Teaching Comparative Government and Politics

Monday, February 23, 2015

Let's get this right

Here's a Chinese defense of its political and cultural values.

How well can your students critique it?

Why should China say no to "wrong Western values"?
The West breathed a collective sigh when Chinese education minister recently vowed to ban "wrong Western values" in universities.

Those who follow the antiquated paradigm of autocracy versus democracy will invariably label the announcement as ideological tightening and claim China is closing the door to western culture.

But this sort of conclusion, without prudent review of why the Chinese government resists these "wrong Western values" or the context of this decision, is in itself wrong.

China does not oppose the ideas of liberty, democracy, equality and human rights, which are among the core values of western culture. In fact, these concepts are included in the Constitution. However, China's understanding of these concepts may differ to the West…

There is no universal criteria to judge political values. Therefore, China must assimilate western values within its own political culture. Otherwise, it could ruin the future and fate of the entire nation.

China has always stressed the protection of human rights, which are the basic goals of countries seeking for good governance. However, it holds different values from the Western thought that human rights are natural born.

China holds that the concept of human rights depends on objective conditions, like history, traditions, and economic and social development, thus, there is no universal concept of human rights.

Unlike western countries, which pay more attention to liberty, protection of private property and other civil and political rights, China, a developing country, prioritizes the right to subsistence and development.

In addition, humans do not only have civil and political rights, but also economic, social and cultural rights.

Liberty is cherished the world over, including in China. In the political spectrum, liberty is a symbol of Western political thought that is based mainly on the individual. Chinese traditions and Marxist ideology, however, is based on collective liberalism…

China did not just stumble upon its current political system by accident, nor did it happen by random invention.
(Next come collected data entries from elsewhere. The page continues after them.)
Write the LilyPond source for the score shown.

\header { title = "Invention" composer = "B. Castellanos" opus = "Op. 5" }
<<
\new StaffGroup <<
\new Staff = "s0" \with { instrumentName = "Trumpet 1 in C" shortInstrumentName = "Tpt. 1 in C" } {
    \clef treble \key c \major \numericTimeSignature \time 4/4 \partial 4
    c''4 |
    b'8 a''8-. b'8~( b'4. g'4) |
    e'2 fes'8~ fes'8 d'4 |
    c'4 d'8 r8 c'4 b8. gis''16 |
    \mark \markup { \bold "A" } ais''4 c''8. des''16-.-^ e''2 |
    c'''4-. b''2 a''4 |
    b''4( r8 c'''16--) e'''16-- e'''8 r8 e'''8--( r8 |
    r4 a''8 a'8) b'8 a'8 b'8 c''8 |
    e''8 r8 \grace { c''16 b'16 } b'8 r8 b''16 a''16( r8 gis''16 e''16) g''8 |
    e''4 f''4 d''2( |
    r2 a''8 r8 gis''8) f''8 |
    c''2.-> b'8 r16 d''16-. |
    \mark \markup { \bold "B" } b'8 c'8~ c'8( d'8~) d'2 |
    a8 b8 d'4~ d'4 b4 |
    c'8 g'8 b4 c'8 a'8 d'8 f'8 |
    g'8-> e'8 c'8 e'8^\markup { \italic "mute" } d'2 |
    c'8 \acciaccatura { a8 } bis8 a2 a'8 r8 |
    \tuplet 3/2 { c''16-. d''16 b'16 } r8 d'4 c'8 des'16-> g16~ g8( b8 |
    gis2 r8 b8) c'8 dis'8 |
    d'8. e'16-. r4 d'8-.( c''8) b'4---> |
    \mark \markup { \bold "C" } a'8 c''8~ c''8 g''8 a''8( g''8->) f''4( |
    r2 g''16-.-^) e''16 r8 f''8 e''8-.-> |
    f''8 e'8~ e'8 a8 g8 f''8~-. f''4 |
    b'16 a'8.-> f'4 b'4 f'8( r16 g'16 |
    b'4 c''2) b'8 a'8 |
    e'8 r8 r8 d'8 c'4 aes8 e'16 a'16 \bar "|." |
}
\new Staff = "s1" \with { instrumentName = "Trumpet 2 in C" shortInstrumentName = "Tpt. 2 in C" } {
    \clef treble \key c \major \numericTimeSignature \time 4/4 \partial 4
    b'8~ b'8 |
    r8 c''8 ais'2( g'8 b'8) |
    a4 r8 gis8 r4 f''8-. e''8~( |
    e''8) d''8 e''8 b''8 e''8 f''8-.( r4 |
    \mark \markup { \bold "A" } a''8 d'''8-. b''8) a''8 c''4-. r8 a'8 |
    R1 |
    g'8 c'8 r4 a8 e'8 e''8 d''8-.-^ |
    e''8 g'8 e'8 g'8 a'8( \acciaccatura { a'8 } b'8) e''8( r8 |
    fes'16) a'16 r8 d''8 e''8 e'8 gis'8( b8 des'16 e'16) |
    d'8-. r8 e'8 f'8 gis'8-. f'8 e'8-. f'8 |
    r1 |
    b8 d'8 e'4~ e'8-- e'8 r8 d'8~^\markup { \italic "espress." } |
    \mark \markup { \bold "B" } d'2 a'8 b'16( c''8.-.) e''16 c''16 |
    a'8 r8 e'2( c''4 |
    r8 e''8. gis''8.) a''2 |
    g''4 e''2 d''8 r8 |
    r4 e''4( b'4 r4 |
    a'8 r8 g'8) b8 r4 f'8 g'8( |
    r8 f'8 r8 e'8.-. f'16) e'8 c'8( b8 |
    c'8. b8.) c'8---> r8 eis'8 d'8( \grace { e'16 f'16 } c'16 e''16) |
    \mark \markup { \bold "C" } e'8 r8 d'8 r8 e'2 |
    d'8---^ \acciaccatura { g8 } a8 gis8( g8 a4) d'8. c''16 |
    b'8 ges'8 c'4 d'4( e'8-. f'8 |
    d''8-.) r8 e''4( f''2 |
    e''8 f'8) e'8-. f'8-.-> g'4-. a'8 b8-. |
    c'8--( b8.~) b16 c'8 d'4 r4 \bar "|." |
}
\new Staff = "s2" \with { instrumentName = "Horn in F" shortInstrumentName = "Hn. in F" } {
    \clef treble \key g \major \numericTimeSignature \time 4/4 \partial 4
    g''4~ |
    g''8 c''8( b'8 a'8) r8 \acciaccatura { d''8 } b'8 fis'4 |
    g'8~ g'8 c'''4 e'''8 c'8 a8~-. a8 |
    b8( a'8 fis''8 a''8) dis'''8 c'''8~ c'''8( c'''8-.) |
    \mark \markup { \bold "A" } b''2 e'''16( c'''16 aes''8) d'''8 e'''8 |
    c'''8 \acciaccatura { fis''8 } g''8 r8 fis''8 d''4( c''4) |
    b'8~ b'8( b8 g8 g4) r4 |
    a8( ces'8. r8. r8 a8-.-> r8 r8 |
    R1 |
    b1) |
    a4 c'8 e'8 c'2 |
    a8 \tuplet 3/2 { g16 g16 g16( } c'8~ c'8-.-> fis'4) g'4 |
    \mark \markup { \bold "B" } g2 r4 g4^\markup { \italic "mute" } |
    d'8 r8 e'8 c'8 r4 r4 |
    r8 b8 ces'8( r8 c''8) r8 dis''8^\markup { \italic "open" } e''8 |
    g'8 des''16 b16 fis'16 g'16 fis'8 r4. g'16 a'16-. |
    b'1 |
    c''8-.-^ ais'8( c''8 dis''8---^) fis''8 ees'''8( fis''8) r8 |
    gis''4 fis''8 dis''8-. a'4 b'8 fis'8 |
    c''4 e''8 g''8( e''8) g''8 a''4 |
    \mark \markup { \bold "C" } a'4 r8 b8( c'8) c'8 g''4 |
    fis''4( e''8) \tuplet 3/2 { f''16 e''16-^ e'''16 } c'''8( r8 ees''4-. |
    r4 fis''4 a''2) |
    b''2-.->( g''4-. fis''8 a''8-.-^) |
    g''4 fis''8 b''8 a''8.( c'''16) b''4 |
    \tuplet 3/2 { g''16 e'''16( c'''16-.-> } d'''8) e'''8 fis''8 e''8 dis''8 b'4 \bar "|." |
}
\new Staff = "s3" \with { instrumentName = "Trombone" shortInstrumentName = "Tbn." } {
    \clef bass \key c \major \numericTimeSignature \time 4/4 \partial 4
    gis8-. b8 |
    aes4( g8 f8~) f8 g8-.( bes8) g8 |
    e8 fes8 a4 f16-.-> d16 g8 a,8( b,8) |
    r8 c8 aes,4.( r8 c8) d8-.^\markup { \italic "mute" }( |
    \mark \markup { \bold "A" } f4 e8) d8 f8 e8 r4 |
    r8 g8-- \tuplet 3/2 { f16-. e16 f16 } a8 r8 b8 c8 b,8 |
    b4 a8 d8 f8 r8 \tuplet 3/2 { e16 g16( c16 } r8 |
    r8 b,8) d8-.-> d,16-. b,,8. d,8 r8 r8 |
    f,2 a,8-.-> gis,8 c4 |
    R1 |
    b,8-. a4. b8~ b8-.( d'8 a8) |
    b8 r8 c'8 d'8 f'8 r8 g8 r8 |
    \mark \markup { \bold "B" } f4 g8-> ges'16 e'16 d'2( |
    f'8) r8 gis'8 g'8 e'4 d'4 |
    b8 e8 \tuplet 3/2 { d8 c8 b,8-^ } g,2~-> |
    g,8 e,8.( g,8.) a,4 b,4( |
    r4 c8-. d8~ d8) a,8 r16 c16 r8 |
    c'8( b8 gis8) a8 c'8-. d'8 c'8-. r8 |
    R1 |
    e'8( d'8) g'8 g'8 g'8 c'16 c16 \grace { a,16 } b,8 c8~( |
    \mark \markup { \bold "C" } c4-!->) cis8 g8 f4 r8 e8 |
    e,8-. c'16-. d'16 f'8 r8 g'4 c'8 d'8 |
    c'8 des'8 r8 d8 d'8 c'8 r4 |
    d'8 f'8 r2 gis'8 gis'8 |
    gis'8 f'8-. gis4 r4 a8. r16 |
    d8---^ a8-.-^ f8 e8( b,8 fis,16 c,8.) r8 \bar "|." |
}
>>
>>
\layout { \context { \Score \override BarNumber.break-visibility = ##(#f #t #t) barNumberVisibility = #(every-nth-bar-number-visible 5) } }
It is a result of a laborious processes of trial and error; reflection and institutionalization. During this process, some western concepts such as multiparty elections and the separation of powers were proved unsuitable for China' s development.

History has told the Chinese that denying the leadership of the CPC and socialism leads to chaos and stagnation…

As for political systems, China welcomes equal discussion and study, rather than criticism or lack of consideration of others' conditions.